Tuesday, July 22, 2008

Recombination headache

I have really slacked with my blog posts lately and I would like to blame this on being busy in the lab, but I know that is only an excuse. Besides the lab work, I am still working on the manuscript detailing my attempts to infer the phylogenetic relationships of the H. influenzae strains so that I can map DNA uptake and transformation ability onto the phylogeny. In previous posts, I've whined about the lack of resolution in the topology, which is most likely due to recombination between strains. One recombination-detection program in particular, GENECONV, is causing me some stress right now. The program is easy and straightforward to use but my results are difficult to understand.
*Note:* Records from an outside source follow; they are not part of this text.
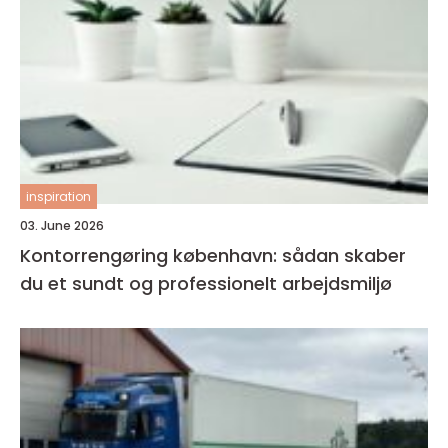
inspiration
03. June 2026
Kontorrengøring københavn: sådan skaber
du et sundt og professionelt arbejdsmiljø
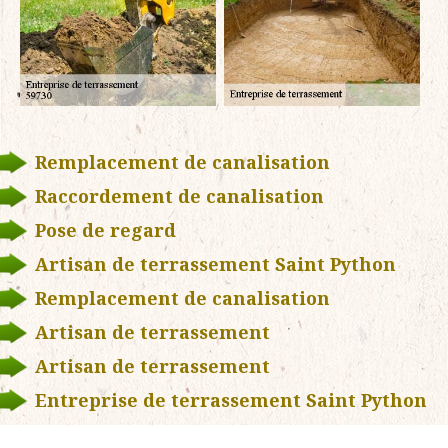
Remplacement de canalisation
Raccordement de canalisation
Pose de regard
Artisan de terrassement Saint Python
Remplacement de canalisation
Artisan de terrassement
Artisan de terrassement
Entreprise de terrassement Saint Python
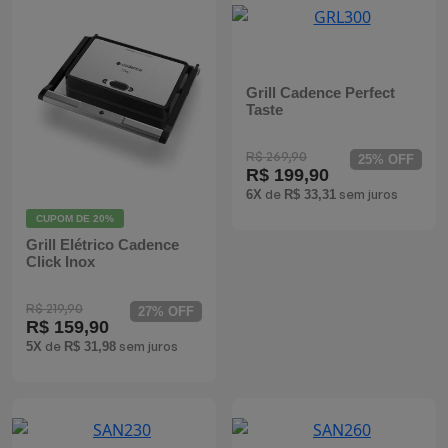
Mixers
Processadores
Grill Cadence Perfect
Taste
Coifas
R$ 269,90
25% OFF
Churrasqueiras
R$ 199,90
de
sem juros
6X
R$ 33,31
Panelas Elétricas
CUPOM DE
20%
Grill Elétrico Cadence
Click Inox
Torradeiras
R$ 219,90
27% OFF
Máquina de Waffle
R$ 159,90
de
sem juros
5X
R$ 31,98
Bebedouros
Cooktops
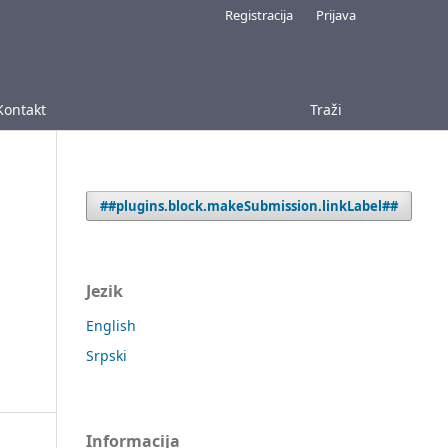
Registracija
Prijava
Kontakt
Traži
##plugins.block.makeSubmission.linkLabel##
Jezik
English
Srpski
Informacija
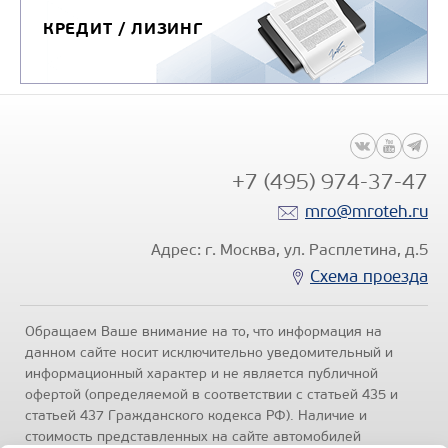
КРЕДИТ / ЛИЗИНГ
+7 (495) 974-37-47
mro@mroteh.ru
Адрес: г. Москва, ул. Расплетина, д.5
Схема проезда
Обращаем Ваше внимание на то, что информация на
данном сайте носит исключительно уведомительный и
информационный характер и не является публичной
офертой (определяемой в соответствии с статьей 435 и
статьей 437 Гражданского кодекса РФ). Наличие и
стоимость представленных на сайте автомобилей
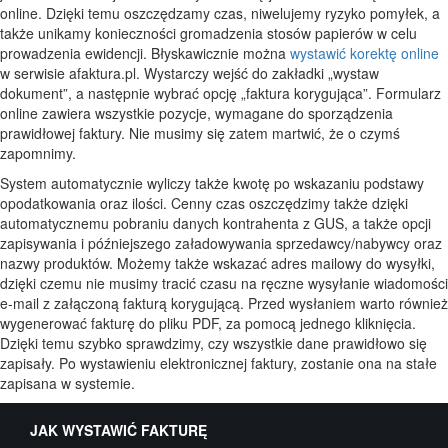
online. Dzięki temu oszczędzamy czas, niwelujemy ryzyko pomyłek, a
także unikamy konieczności gromadzenia stosów papierów w celu
prowadzenia ewidencji. Błyskawicznie można
wystawić korektę online
w serwisie afaktura.pl. Wystarczy wejść do zakładki „wystaw
dokument”, a następnie wybrać opcję „faktura korygująca”. Formularz
online zawiera wszystkie pozycje, wymagane do sporządzenia
prawidłowej faktury. Nie musimy się zatem martwić, że o czymś
zapomnimy.
System automatycznie wyliczy także kwotę po wskazaniu podstawy
opodatkowania oraz ilości. Cenny czas oszczędzimy także dzięki
automatycznemu pobraniu danych kontrahenta z GUS, a także opcji
zapisywania i późniejszego załadowywania sprzedawcy/nabywcy oraz
nazwy produktów. Możemy także wskazać adres mailowy do wysyłki,
dzięki czemu nie musimy tracić czasu na ręczne wysyłanie wiadomości
e-mail z załączoną fakturą korygującą. Przed wysłaniem warto również
wygenerować fakturę do pliku PDF, za pomocą jednego kliknięcia.
Dzięki temu szybko sprawdzimy, czy wszystkie dane prawidłowo się
zapisały. Po wystawieniu elektronicznej faktury, zostanie ona na stałe
zapisana w systemie.
JAK WYSTAWIĆ FAKTURĘ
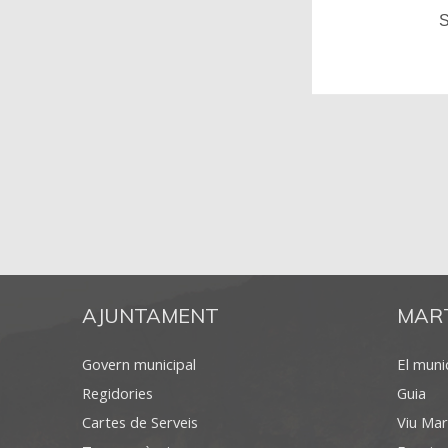
S
AJUNTAMENT
MAR
Govern municipal
El munic
Regidories
Guia
Cartes de Serveis
Viu Mar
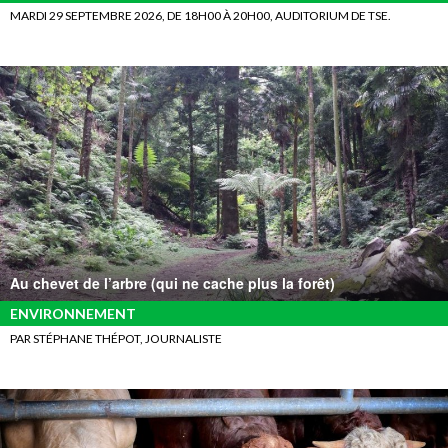
MARDI 29 SEPTEMBRE 2026, DE 18H00 À 20H00, AUDITORIUM DE TSE.
Au chevet de l’arbre (qui ne cache plus la forêt)
ENVIRONNEMENT
PAR STÉPHANE THÉPOT, JOURNALISTE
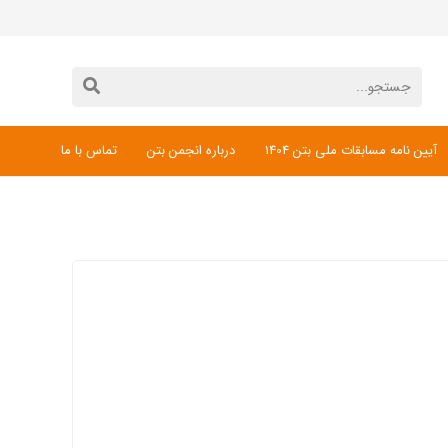
آیین نامه مسابقات ملی بتن 1404
درباره انجمن بتن
تماس با ما
دانلود فرم ثبت نام مسابقات ملی بتن 1404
GENECONV takes pairs of aligned sequences and compares them to find regions that are more similar to each other than expected. These regions are considered to be candidate recombinant fragments. But the worrisome thing is how GENECONV determines the divergence expected between sequences. The reason this is a concern is because my output shows, for some strains, over half of the genome is more similar than expected. And to make matters worse, the strains with these large numbers of "recombinant" regions are those that phylogenetic analyses identifies as close relatives. These results make me think that instead of finding recombinant fragments, GENECONV is finding regions of vertical descent.
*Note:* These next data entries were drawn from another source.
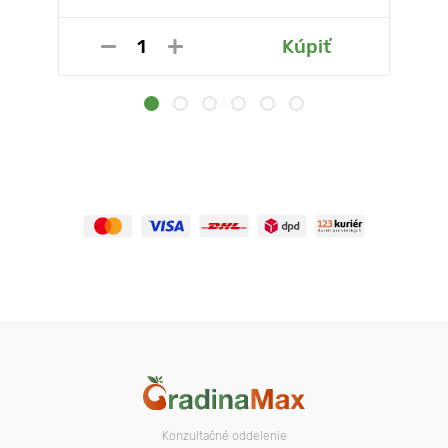
Kúpiť
Konzultačné oddelenie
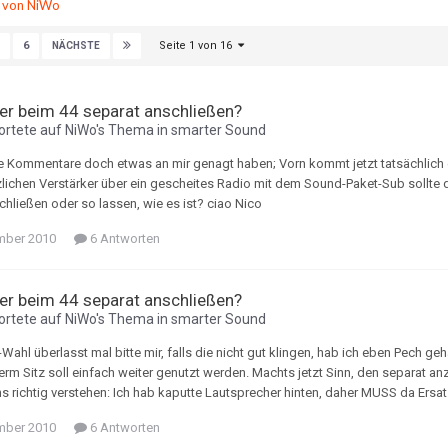
te von NiWo
Seite 1 von 16
6
NÄCHSTE
r beim 44 separat anschließen?
rtete auf
NiWo
's Thema in
smarter Sound
re Kommentare doch etwas an mir genagt haben; Vorn kommt jetzt tatsächlich 
lichen Verstärker über ein gescheites Radio mit dem Sound-Paket-Sub sollte do
chließen oder so lassen, wie es ist? ciao Nico
mber 2010
6 Antworten
r beim 44 separat anschließen?
rtete auf
NiWo
's Thema in
smarter Sound
Wahl überlasst mal bitte mir, falls die nicht gut klingen, hab ich eben Pech g
erm Sitz soll einfach weiter genutzt werden. Machts jetzt Sinn, den separat 
ns richtig verstehen: Ich hab kaputte Lautsprecher hinten, daher MUSS da Ers
mber 2010
6 Antworten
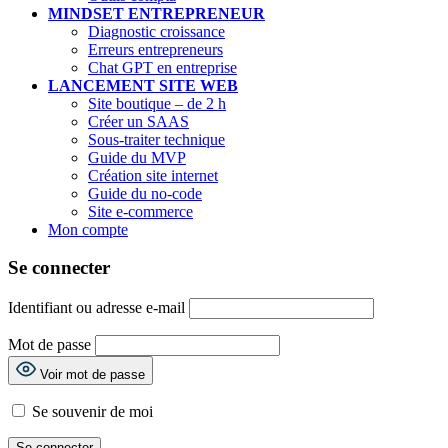
MINDSET ENTREPRENEUR
Diagnostic croissance
Erreurs entrepreneurs
Chat GPT en entreprise
LANCEMENT SITE WEB
Site boutique – de 2 h
Créer un SAAS
Sous-traiter technique
Guide du MVP
Création site internet
Guide du no-code
Site e-commerce
Mon compte
Se connecter
Identifiant ou adresse e-mail
Mot de passe
Voir mot de passe
Se souvenir de moi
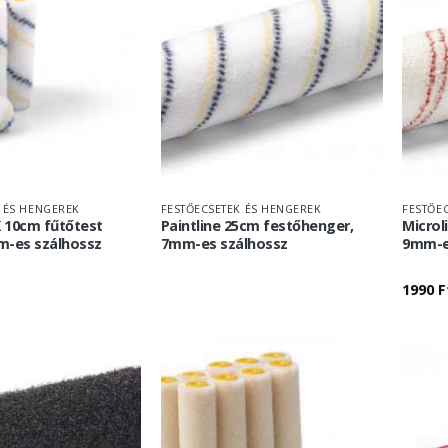
 ÉS HENGEREK
FESTŐECSETEK ÉS HENGEREK
FESTŐE
K 10cm fűtőtest
Paintline 25cm festőhenger,
Microl
m-es szálhossz
7mm-es szálhossz
9mm-e
1990
F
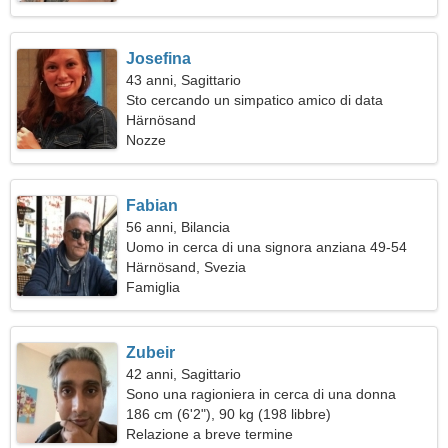
Josefina
43 anni, Sagittario
Sto cercando un simpatico amico di data
Härnösand
Nozze
Fabian
56 anni, Bilancia
Uomo in cerca di una signora anziana 49-54
Härnösand, Svezia
Famiglia
Zubeir
42 anni, Sagittario
Sono una ragioniera in cerca di una donna
eccezionale
186 cm (6'2"), 90 kg (198 libbre)
Relazione a breve termine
It could be the case that these putative recombinant regions are fooling the phylogenetic reconstruction methods, such that these strains are placed together as close relatives only because they share so many regions due to recombination. But if the majority of the genome is the result of homogenization of sequence between two strains, aren't these each others closest relatives anyway, whether through vertical or horizontal descent? Nevertheless, I need to sort out exactly what is happening during GENECONV runs, starting with how it determines what similarity is to be expected between two sequences. Does the method used to measure expected similarity take phylogenetic structure into account?